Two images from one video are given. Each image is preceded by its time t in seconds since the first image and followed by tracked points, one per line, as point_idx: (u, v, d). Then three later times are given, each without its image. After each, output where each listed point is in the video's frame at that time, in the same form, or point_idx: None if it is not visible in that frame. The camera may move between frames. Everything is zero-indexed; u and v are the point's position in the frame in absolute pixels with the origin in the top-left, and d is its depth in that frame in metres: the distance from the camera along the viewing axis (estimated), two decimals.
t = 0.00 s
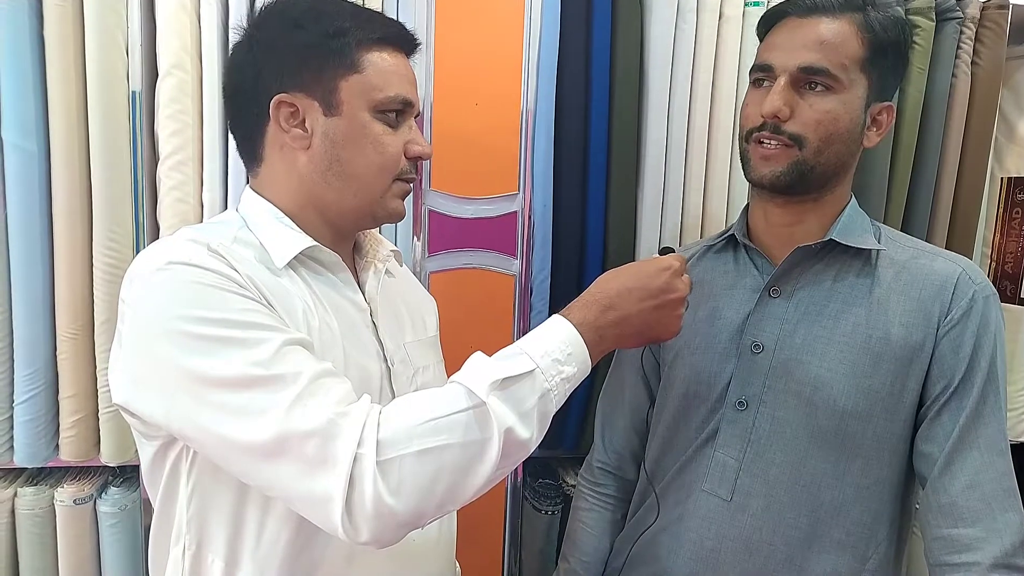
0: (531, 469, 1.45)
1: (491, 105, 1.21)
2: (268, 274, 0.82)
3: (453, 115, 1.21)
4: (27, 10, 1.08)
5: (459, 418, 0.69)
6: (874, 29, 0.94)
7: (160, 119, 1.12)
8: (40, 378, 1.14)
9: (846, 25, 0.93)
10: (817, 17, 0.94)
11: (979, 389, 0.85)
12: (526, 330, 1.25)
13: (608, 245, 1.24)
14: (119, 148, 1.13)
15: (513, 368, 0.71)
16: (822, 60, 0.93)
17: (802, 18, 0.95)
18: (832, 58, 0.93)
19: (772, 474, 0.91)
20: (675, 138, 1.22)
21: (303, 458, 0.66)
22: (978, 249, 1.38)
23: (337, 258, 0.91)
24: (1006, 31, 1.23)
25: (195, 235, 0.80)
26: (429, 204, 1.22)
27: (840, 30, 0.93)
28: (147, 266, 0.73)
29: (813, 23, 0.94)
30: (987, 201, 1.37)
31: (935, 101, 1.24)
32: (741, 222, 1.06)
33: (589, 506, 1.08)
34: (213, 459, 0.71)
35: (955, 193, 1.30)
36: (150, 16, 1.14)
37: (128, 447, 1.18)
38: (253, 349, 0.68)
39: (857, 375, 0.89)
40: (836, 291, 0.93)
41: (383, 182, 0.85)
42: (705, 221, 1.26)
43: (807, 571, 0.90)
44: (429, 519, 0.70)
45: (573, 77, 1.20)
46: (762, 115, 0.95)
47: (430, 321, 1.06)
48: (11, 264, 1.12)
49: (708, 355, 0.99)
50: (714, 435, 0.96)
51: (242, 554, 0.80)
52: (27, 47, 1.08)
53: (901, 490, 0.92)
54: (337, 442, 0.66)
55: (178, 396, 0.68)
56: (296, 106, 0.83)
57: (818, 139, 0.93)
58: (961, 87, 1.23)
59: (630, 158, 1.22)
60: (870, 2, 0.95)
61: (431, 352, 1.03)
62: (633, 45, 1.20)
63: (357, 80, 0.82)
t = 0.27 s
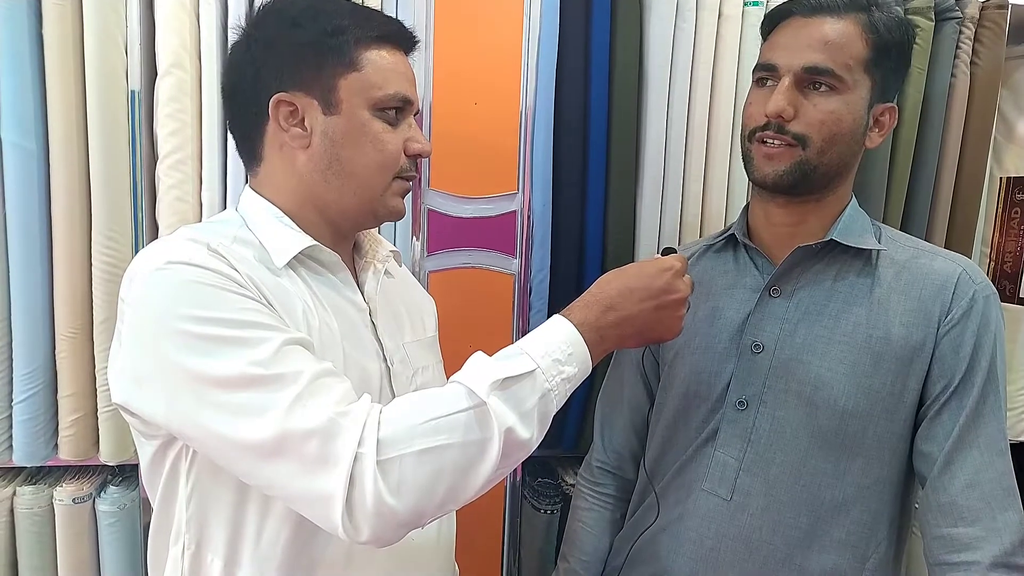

-------------------------

- EXERCISE PROMPT -
The output must match the records word for word, except that no pictures appear.

- ANSWER BELOW -
Two images from one video are given. Each image is preceded by its time t in seconds since the first image and followed by tracked points, one per line, as point_idx: (u, v, d). Then three later times are given, each without its image. After each, output where each listed point is in the video's frame at that time, in the same form, or point_idx: None if it is not visible in that frame. The camera may move between frames. Everything is zero-indexed; u and v are the point's position in the frame in absolute pixels with the origin in the top-left, and d is its depth in that frame in metres: the distance from the camera along the viewing axis (estimated), two decimals.
t = 0.00 s
0: (531, 469, 1.45)
1: (491, 105, 1.21)
2: (268, 274, 0.82)
3: (453, 115, 1.21)
4: (27, 10, 1.08)
5: (459, 418, 0.69)
6: (874, 29, 0.94)
7: (160, 119, 1.12)
8: (40, 378, 1.14)
9: (846, 25, 0.93)
10: (817, 17, 0.94)
11: (979, 389, 0.85)
12: (526, 330, 1.25)
13: (608, 245, 1.24)
14: (119, 148, 1.13)
15: (513, 368, 0.71)
16: (822, 60, 0.93)
17: (802, 18, 0.95)
18: (832, 58, 0.93)
19: (772, 474, 0.91)
20: (675, 138, 1.22)
21: (303, 458, 0.66)
22: (978, 249, 1.38)
23: (337, 258, 0.91)
24: (1006, 31, 1.23)
25: (195, 235, 0.80)
26: (429, 204, 1.22)
27: (840, 30, 0.93)
28: (147, 266, 0.73)
29: (813, 23, 0.94)
30: (987, 201, 1.37)
31: (935, 101, 1.24)
32: (741, 222, 1.06)
33: (589, 506, 1.08)
34: (213, 459, 0.71)
35: (955, 193, 1.30)
36: (150, 16, 1.14)
37: (128, 447, 1.18)
38: (253, 349, 0.68)
39: (857, 375, 0.89)
40: (836, 291, 0.93)
41: (383, 182, 0.85)
42: (705, 221, 1.26)
43: (807, 571, 0.90)
44: (429, 519, 0.70)
45: (573, 77, 1.20)
46: (762, 115, 0.95)
47: (430, 321, 1.06)
48: (11, 264, 1.12)
49: (708, 355, 0.99)
50: (714, 435, 0.96)
51: (242, 554, 0.80)
52: (27, 47, 1.08)
53: (901, 490, 0.92)
54: (337, 442, 0.66)
55: (178, 396, 0.68)
56: (296, 106, 0.83)
57: (818, 139, 0.93)
58: (961, 87, 1.23)
59: (630, 158, 1.22)
60: (870, 2, 0.95)
61: (431, 352, 1.03)
62: (633, 45, 1.20)
63: (357, 80, 0.82)
t = 0.27 s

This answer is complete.